Description
You will build and optimize data pipelines for an internal observability and analytics platform.
Responsibilities
- Design and build scalable batch and real-time data pipelines across structured and unstructured sources.
- Integrate analytics and observability services with upstream annotation tools and downstream ML validation systems.
- Collaborate with product, platform, and analytics teams to define event models, metrics, and data contracts.
- Develop ETL/ELT workflows using tools like AWS Glue, PySpark, or Airflow; ensure data quality, lineage, and reconciliation.
- Implement observability pipelines and alerts for mission-critical metrics.
Required Skills
- 3–8 years of experience in data engineering or backend development in data-intensive environments.
- Proficiency in Python and SQL; familiarity with PySpark or other distributed processing frameworks.
- Strong experience with cloud-native data tools and services (S3, Lambda, Glue, Kinesis, Firehose, RDS).

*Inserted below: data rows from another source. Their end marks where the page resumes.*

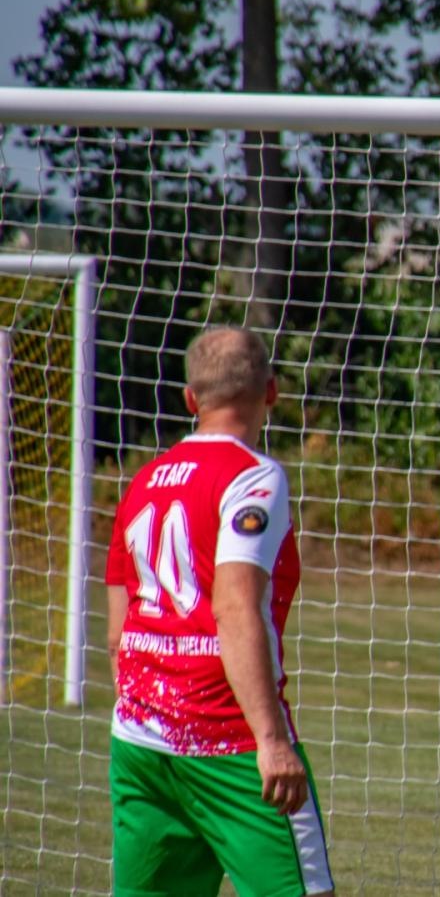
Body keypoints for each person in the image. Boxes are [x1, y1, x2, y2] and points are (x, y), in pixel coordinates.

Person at [105, 326, 334, 897]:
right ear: (272, 392)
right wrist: (271, 741)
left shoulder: (144, 483)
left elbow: (118, 630)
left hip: (140, 740)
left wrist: (151, 708)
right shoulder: (254, 476)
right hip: (226, 741)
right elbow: (234, 609)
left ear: (190, 399)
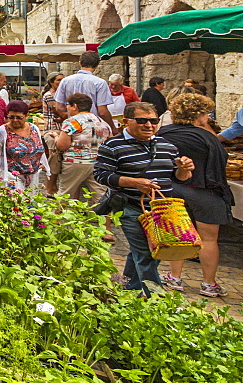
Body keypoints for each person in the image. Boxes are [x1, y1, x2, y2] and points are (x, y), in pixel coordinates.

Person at [93, 102, 195, 295]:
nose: (149, 125)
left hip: (162, 211)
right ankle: (155, 299)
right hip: (130, 207)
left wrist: (183, 169)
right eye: (142, 120)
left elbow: (178, 178)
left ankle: (130, 287)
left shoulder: (167, 146)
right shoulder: (113, 145)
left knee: (153, 253)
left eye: (153, 121)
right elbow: (101, 175)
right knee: (146, 254)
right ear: (126, 122)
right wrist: (134, 182)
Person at [157, 93, 233, 297]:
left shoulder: (163, 132)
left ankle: (175, 278)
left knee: (178, 234)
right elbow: (221, 163)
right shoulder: (208, 137)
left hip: (174, 188)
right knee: (209, 240)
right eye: (206, 114)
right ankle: (209, 284)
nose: (208, 117)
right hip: (205, 191)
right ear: (198, 115)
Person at [55, 93, 112, 237]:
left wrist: (55, 137)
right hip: (98, 163)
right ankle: (107, 232)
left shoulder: (73, 122)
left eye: (68, 105)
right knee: (100, 196)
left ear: (75, 106)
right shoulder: (101, 122)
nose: (67, 108)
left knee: (65, 193)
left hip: (76, 162)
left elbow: (63, 145)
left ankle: (54, 224)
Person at [0, 100, 50, 192]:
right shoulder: (1, 132)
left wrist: (42, 163)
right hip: (11, 177)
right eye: (11, 117)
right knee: (17, 203)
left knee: (30, 203)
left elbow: (39, 148)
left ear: (26, 116)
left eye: (19, 117)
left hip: (33, 175)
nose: (15, 120)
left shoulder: (34, 129)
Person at [53, 51, 116, 134]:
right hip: (93, 127)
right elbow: (102, 112)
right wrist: (112, 127)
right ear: (96, 65)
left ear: (80, 63)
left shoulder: (65, 81)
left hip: (73, 125)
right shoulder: (100, 83)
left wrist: (72, 111)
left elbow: (59, 107)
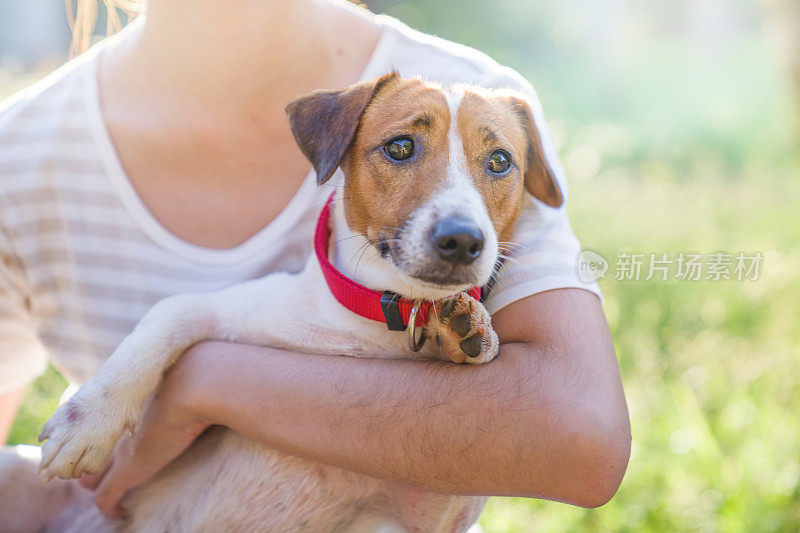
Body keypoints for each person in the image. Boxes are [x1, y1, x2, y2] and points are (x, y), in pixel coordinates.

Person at [0, 0, 630, 524]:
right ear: (336, 155)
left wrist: (209, 384)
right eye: (403, 149)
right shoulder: (20, 149)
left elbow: (584, 440)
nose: (462, 226)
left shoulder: (488, 99)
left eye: (497, 167)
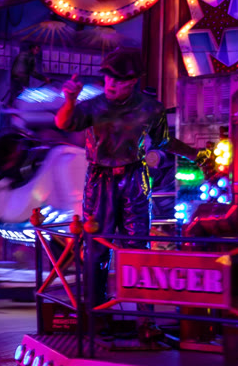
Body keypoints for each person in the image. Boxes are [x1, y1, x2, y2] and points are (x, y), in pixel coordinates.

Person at [54, 50, 183, 300]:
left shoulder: (151, 108)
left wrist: (196, 154)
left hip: (134, 177)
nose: (111, 83)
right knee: (96, 245)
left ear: (133, 80)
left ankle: (144, 313)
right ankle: (95, 311)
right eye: (108, 77)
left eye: (119, 79)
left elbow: (164, 141)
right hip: (100, 179)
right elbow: (63, 123)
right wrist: (70, 100)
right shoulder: (94, 106)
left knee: (137, 245)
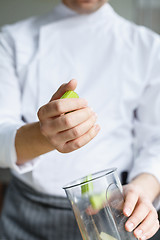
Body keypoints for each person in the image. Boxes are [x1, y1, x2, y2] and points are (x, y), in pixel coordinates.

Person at [0, 0, 160, 239]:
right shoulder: (11, 40)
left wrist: (142, 190)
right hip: (28, 216)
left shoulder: (148, 46)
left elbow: (156, 141)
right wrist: (44, 136)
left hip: (115, 211)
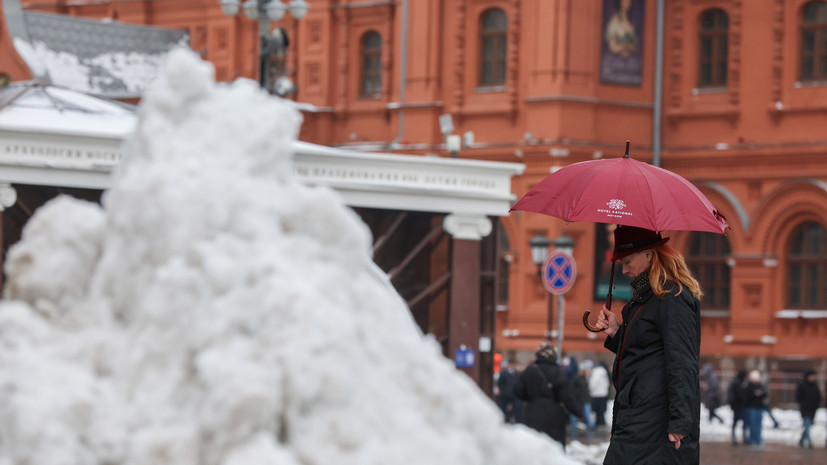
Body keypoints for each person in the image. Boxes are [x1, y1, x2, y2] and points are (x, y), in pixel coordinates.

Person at [592, 225, 701, 464]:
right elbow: (647, 352)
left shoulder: (671, 297)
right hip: (638, 417)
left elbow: (682, 361)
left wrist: (681, 421)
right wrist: (617, 333)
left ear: (649, 254)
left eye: (628, 261)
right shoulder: (646, 297)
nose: (624, 270)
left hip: (656, 423)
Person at [513, 342, 582, 449]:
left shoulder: (529, 371)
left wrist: (530, 398)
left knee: (533, 445)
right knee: (554, 447)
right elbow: (567, 396)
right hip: (554, 414)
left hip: (532, 412)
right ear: (553, 356)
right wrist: (578, 412)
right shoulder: (558, 372)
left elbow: (517, 390)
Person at [795, 368, 821, 449]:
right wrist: (803, 404)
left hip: (813, 409)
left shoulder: (815, 385)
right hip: (805, 409)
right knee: (806, 424)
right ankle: (809, 442)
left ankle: (801, 439)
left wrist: (816, 405)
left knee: (807, 425)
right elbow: (798, 397)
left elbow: (818, 397)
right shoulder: (802, 385)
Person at [569, 362, 596, 437]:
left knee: (587, 413)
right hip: (579, 399)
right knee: (576, 413)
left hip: (585, 399)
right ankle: (574, 425)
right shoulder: (576, 378)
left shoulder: (584, 378)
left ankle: (590, 425)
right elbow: (573, 389)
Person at [744, 369, 767, 446]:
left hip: (759, 407)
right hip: (752, 407)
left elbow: (765, 393)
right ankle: (752, 439)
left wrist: (760, 394)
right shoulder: (749, 386)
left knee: (758, 424)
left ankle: (758, 439)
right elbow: (747, 395)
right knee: (752, 424)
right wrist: (754, 394)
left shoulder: (761, 386)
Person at [726, 369, 749, 445]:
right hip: (738, 406)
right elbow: (737, 395)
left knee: (738, 423)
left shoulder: (737, 382)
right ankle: (737, 438)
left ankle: (738, 438)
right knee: (738, 423)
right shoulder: (737, 383)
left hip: (739, 406)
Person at [496, 359, 522, 424]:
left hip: (514, 394)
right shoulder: (503, 373)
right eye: (510, 364)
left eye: (513, 364)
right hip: (505, 394)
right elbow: (500, 383)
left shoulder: (517, 374)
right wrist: (503, 390)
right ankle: (504, 420)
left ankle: (516, 421)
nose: (511, 366)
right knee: (503, 408)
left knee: (517, 407)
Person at [588, 361, 611, 428]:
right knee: (601, 409)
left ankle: (596, 422)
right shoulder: (604, 372)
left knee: (594, 409)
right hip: (603, 394)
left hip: (596, 394)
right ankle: (601, 422)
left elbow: (593, 383)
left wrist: (590, 389)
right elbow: (607, 383)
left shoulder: (596, 372)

- Familiarity with frameworks like Apache Hadoop, Apache Spark, and related tools for handling large datasets.
- Experience with data lake and warehouse patterns (e.g., Delta Lake, Redshift, Snowflake).
- Solid understanding of data modeling, schema design, and versioned datasets.
- Working knowledge of messaging frameworks like Kafka, Firehose.
- Good working knowledge of Database fundamentals, relational databases and SQL.
Preferred Skills
- Experience with observability/monitoring systems (e.g., Prometheus, Grafana, OpenTelemetry).
- Familiarity with data governance, RBAC, PII redaction, or compliance in analytics platforms.